_What the task asks:_
The lines below may contain the word "directory". Please count those that do and give the number alone.

[Stored items]
■ ■ ■ ■

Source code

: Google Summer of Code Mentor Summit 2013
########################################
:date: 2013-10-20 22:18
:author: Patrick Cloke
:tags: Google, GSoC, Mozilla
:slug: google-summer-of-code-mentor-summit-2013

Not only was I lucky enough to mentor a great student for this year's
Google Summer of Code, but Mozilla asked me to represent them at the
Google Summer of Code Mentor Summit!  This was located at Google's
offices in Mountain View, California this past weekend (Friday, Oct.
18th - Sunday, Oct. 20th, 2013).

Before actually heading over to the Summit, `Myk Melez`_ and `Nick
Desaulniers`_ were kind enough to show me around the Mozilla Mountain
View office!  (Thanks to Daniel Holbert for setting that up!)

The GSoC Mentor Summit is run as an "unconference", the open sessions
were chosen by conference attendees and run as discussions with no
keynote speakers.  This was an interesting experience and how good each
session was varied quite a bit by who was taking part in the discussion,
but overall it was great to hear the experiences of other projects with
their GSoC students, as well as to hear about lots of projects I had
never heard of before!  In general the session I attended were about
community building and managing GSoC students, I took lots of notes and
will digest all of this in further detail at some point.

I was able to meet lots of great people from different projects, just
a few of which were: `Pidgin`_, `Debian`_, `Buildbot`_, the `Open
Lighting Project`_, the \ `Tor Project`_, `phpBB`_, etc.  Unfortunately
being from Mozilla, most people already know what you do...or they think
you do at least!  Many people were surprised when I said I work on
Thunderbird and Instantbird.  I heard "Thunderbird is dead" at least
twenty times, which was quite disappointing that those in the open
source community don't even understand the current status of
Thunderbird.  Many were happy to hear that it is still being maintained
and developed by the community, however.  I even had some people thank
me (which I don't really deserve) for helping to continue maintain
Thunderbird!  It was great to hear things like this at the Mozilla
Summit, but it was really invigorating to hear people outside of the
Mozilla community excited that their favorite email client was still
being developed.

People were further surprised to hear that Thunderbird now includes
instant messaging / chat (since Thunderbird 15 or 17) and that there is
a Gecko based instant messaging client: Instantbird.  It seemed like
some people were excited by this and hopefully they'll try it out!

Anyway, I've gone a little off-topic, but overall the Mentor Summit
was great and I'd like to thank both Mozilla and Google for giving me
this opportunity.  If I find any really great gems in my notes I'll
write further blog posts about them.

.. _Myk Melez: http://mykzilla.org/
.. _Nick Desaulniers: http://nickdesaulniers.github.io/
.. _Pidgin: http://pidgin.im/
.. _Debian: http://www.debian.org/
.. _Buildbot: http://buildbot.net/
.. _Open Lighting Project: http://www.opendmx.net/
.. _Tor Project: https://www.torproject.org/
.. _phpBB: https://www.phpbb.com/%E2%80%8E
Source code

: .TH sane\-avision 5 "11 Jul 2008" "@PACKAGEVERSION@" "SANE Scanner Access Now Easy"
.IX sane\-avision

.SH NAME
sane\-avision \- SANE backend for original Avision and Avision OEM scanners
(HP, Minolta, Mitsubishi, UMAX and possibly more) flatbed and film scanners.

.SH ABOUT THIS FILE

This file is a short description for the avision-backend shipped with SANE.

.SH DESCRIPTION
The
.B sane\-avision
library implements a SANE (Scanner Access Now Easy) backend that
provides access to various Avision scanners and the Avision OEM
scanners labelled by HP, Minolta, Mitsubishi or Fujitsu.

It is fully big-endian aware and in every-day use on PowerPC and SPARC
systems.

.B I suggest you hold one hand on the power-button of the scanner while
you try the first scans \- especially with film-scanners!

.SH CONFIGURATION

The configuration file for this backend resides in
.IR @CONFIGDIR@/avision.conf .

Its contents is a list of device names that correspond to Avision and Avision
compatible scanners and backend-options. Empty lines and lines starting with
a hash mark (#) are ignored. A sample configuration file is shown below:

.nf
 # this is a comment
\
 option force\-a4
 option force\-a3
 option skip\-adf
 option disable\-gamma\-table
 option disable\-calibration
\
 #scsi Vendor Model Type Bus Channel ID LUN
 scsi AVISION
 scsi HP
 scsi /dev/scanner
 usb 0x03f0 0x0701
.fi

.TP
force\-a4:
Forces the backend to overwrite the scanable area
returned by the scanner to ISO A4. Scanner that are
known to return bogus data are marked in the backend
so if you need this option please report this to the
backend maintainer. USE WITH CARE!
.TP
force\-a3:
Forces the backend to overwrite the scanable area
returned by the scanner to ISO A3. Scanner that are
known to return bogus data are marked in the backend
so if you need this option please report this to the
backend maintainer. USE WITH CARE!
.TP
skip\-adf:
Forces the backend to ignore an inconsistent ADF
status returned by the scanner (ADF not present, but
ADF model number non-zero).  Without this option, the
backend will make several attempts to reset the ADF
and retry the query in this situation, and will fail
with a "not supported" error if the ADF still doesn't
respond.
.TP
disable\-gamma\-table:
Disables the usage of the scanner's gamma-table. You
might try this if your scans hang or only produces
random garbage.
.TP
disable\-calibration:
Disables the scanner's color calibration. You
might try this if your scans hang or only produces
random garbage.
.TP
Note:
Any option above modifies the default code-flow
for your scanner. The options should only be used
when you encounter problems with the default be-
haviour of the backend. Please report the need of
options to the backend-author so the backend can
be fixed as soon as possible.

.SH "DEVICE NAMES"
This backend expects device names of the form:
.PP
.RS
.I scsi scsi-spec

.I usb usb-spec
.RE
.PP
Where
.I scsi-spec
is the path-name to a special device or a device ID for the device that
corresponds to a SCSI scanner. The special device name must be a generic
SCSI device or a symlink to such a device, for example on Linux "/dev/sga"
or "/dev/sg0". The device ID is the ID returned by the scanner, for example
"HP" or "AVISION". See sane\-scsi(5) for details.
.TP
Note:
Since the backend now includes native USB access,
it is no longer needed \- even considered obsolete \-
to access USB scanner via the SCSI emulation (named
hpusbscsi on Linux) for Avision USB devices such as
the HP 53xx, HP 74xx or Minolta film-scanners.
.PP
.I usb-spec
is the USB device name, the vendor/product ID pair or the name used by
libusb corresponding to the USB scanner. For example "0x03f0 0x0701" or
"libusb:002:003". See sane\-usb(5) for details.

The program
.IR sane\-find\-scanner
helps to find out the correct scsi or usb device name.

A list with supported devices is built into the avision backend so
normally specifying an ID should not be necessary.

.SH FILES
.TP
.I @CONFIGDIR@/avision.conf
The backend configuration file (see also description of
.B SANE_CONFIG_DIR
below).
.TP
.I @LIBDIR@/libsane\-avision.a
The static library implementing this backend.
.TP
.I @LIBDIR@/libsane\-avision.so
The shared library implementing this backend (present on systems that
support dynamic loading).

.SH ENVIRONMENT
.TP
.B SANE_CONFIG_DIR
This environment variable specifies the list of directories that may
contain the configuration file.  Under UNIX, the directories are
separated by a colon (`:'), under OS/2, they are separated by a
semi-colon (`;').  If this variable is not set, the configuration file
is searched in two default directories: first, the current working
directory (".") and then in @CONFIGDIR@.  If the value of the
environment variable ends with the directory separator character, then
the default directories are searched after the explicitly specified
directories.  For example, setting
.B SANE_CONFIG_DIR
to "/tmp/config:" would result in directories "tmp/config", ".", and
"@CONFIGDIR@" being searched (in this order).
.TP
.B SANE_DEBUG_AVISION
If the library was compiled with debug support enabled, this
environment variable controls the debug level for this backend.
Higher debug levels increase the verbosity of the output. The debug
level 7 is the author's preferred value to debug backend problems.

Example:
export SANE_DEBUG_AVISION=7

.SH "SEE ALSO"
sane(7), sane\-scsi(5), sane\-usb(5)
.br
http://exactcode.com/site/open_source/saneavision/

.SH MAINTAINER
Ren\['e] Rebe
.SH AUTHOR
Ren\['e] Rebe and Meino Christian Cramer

■ ■ ■ ■

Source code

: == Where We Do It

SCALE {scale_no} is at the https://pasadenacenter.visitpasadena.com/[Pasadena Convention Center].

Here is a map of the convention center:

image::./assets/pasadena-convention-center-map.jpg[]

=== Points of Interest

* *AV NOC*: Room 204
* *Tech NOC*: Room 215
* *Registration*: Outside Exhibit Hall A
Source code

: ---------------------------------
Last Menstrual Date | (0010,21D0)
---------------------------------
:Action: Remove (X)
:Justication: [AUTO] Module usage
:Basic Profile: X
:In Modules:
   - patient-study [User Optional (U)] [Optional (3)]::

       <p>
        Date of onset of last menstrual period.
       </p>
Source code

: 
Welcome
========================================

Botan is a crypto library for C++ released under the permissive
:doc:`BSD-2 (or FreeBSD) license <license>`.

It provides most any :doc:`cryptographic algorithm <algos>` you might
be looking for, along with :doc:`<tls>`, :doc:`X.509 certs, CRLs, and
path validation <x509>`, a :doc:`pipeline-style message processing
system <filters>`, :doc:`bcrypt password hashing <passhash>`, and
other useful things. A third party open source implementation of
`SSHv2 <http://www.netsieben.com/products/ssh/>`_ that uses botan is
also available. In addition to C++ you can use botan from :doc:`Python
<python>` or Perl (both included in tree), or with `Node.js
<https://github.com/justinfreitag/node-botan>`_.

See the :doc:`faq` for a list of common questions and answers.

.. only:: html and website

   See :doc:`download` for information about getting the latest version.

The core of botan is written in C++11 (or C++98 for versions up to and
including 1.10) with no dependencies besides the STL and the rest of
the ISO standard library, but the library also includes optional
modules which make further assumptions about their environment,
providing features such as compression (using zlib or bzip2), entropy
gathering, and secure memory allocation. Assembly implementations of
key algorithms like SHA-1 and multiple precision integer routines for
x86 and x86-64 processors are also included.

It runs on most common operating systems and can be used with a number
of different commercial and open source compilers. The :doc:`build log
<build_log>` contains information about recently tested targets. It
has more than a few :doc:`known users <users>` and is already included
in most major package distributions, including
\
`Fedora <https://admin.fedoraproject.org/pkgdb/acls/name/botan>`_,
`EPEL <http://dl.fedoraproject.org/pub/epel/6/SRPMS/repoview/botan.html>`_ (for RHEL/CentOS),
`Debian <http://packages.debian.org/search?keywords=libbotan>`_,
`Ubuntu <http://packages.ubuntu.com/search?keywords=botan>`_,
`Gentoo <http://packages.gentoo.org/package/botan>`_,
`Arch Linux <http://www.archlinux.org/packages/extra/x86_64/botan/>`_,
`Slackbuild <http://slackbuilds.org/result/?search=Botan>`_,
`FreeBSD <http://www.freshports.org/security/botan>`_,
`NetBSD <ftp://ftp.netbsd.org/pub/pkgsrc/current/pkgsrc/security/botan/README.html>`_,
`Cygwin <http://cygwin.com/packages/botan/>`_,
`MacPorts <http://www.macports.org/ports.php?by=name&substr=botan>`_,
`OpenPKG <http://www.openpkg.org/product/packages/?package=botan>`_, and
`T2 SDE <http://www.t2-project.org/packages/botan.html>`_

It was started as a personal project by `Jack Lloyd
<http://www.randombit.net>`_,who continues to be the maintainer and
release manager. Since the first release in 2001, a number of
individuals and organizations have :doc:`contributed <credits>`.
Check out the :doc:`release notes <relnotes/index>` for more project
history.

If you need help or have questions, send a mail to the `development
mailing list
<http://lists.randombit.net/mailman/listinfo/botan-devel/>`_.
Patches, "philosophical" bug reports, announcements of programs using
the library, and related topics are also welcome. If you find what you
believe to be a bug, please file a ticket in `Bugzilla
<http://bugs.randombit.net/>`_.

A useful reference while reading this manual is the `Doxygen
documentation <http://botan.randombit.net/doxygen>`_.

■ ■ ■ ■

_Result of the task:_
2